If you are a regular reader of the UC Blog then you will be well aware of the BBC freelance saga. We talk about it all the time.
Basically, what happened is BBC employees were classified as “freelance” to save money on tax, which led to HMRC investigating and leaving many of the BBC Stars with hefty fines and their reputations in tatters.
This led to MPs to setup a committee…called The Public Accounts Committee…Also known as PAC, and what they did was launch an inquiry into this freelance mess.
Well, PAC have just released their report, and guess what?
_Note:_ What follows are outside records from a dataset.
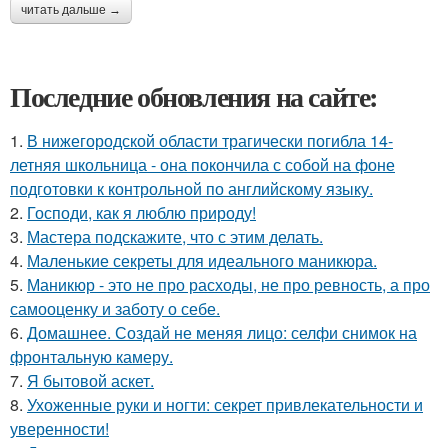
читать дальше →
Последние обновления на сайте:
1.
В нижегородской области трагически погибла 14-
летняя школьница - она покончила с собой на фоне
подготовки к контрольной по английскому языку.
2.
Господи, как я люблю природу!
3.
Мастера подскажите, что с этим делать.
4.
Маленькие секреты для идеального маникюра.
5.
Маникюр - это не про расходы, не про ревность, а про
самооценку и заботу о себе.
6.
Домашнее. Создай не меняя лицо: селфи снимок на
фронтальную камеру.
7.
Я бытовой аскет.
8.
Ухоженные руки и ногти: секрет привлекательности и
уверенности!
That report has landed here on my desk at the UC HQ.
You know, I haven’t read one of these reports for a while, and it makes a nice change because it seems that all I get these days is letters and emails from people asking about Umbrellas.
Yes ok, I do realise it is April, which means we are now in the peak of Umbrella buying, but why oh why can’t the UK public just understand that we DO NOT SELL UMBRELLAS!!
I’m really starting to think that a name change could be on the horizon to stop all of these letters and emails asking about buying umbrellas.
Anyway, back to the story and so I’m reading through this report from PAC and what I’m finding is words such as “muddled” and “chaotic.” These are words that PAC are using to describe the BBC.
In other words, they are pointing the finger of blame firmly at the BBC about this whole freelance mess, and in their opinion it should be the BBC who are held accountable.
More specifically, the report goes on to drone on about something called Public Service Companies AKA PSC, which the BBC use to give their employees self employed status.
According to BBC employees they were forced into a PSC against their will, although the BBC are claiming that it was the employees who willingly went into the PSC and it should them who are held accountable.
It was at this point that I could take no more, and just like all of those other reports which land on my desk here at Umbrella Companies, this one met the very same fate.
So I picked it up…and then slammed it directly into my bin.
“Good riddance to bad rubbish,” is what I said when I slammed it into the bin, and I meant it.